►
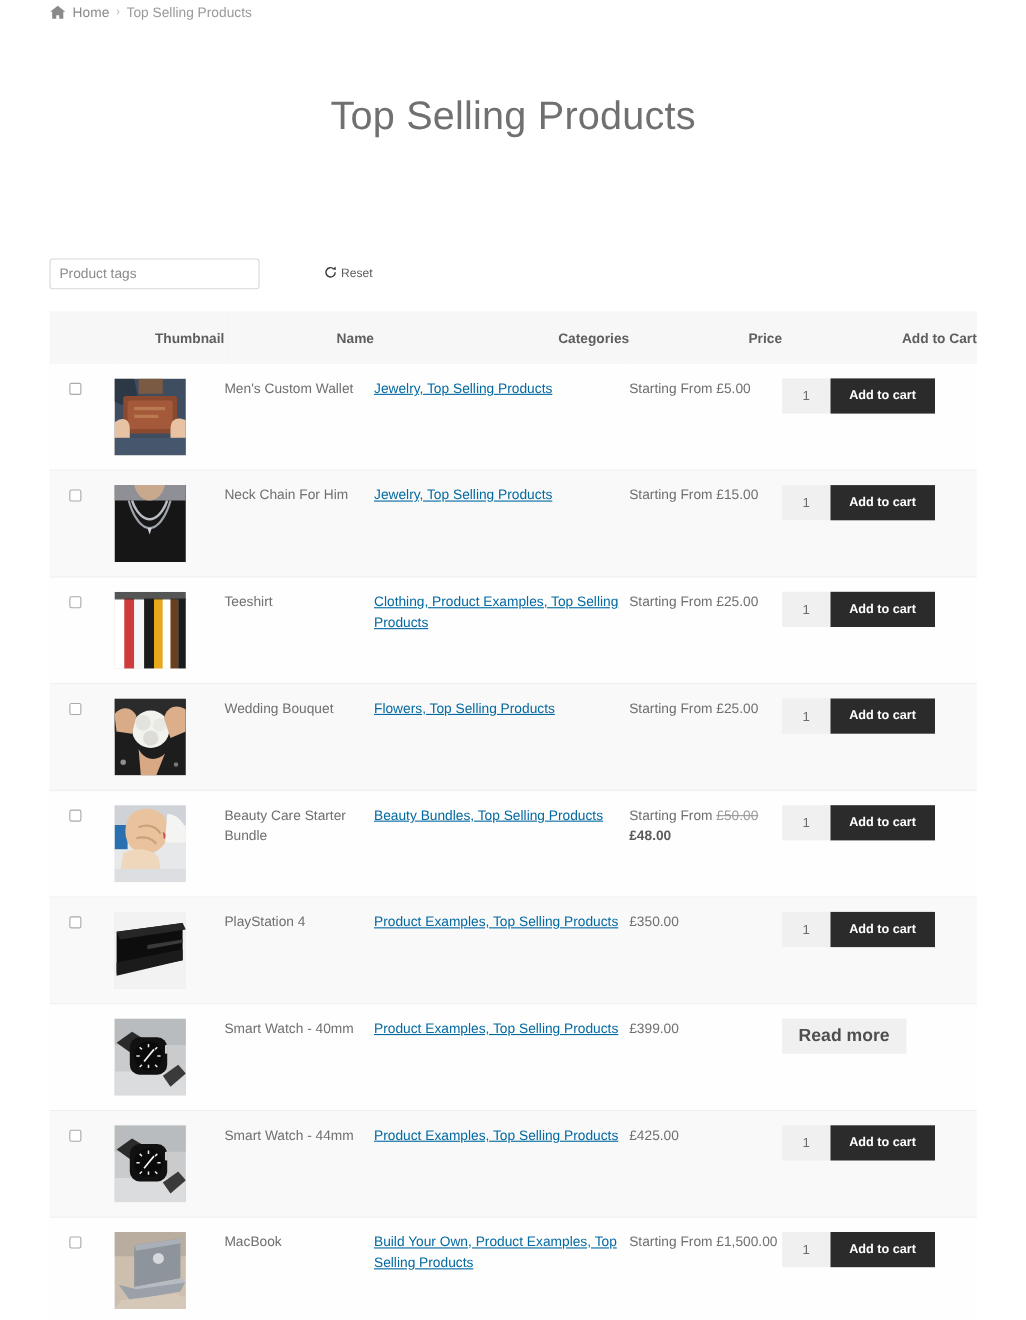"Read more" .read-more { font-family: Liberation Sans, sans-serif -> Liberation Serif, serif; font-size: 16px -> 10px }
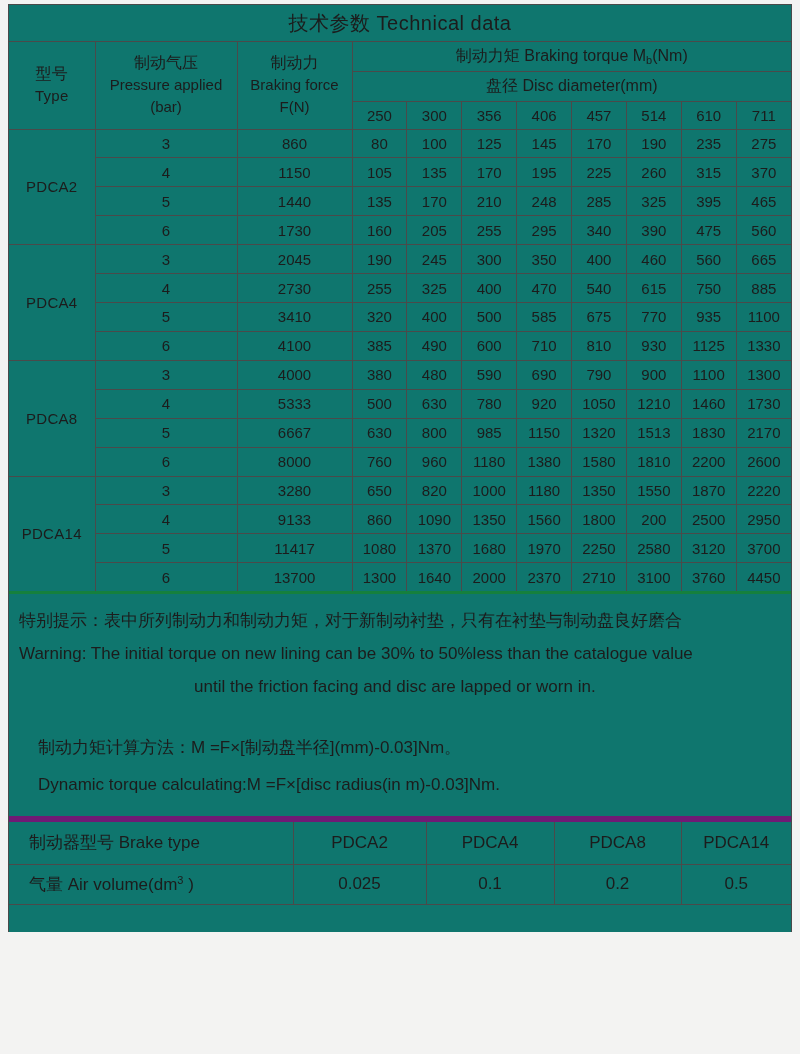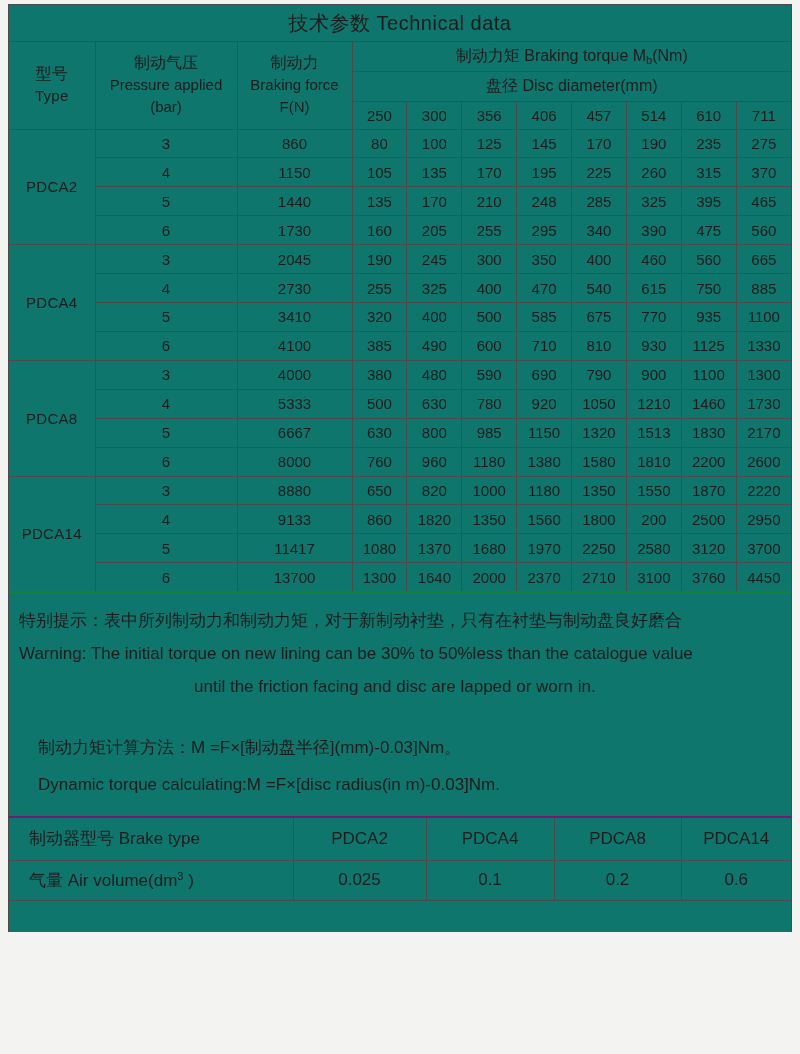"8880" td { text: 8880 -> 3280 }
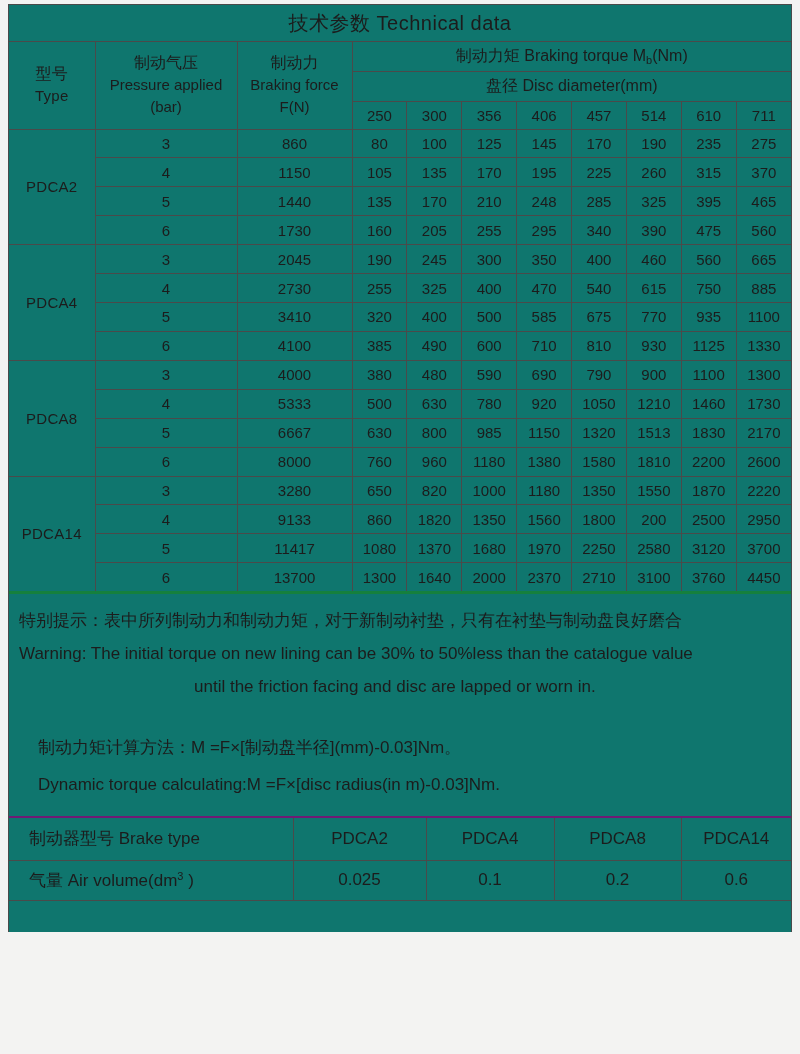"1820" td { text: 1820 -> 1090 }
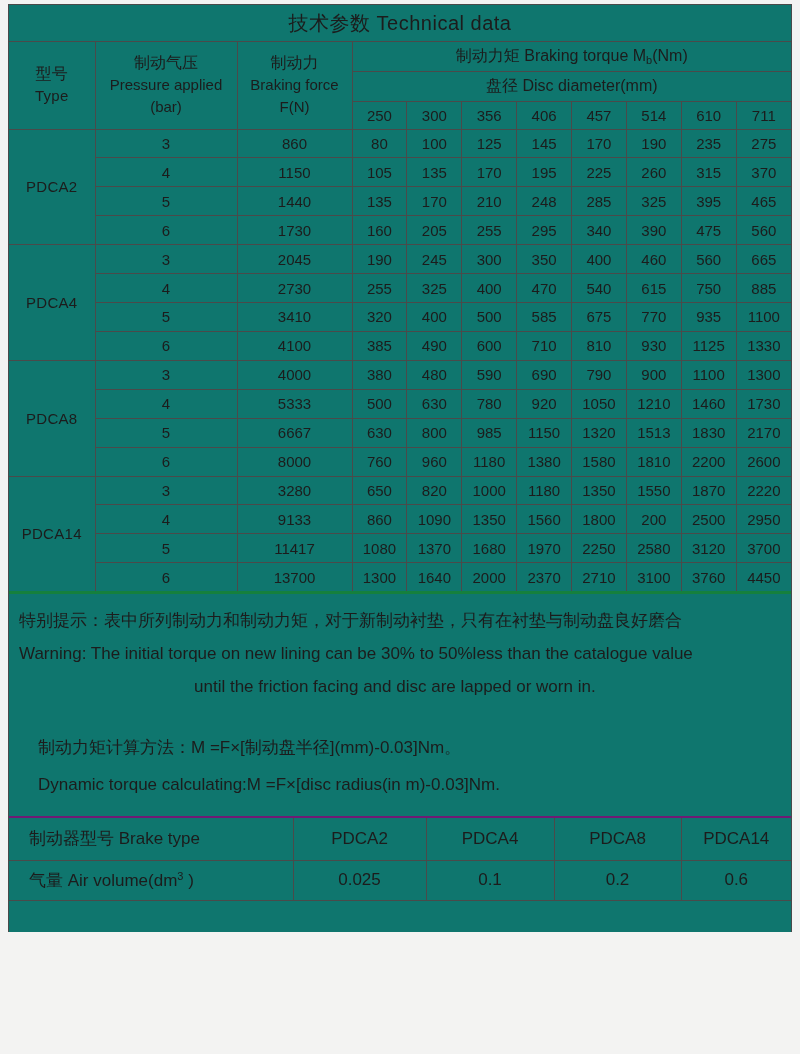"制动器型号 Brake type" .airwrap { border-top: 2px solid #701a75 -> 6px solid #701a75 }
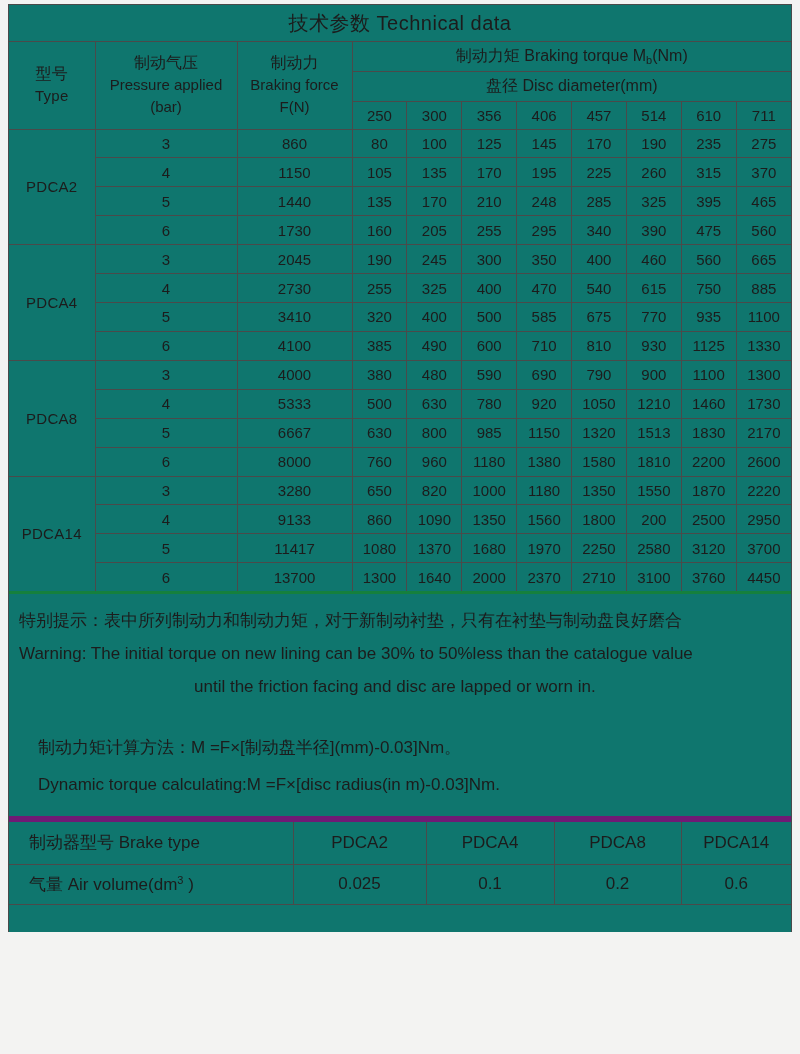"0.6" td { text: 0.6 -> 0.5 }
◄
Request: Leave out each picture and extract the lines from the one containing "text: 1820 ->" through the end of the records above, inclusive, exactly as they stand.

Task response:
"1820" td { text: 1820 -> 1090 }
"制动器型号 Brake type" .airwrap { border-top: 2px solid #701a75 -> 6px solid #701a75 }
"0.6" td { text: 0.6 -> 0.5 }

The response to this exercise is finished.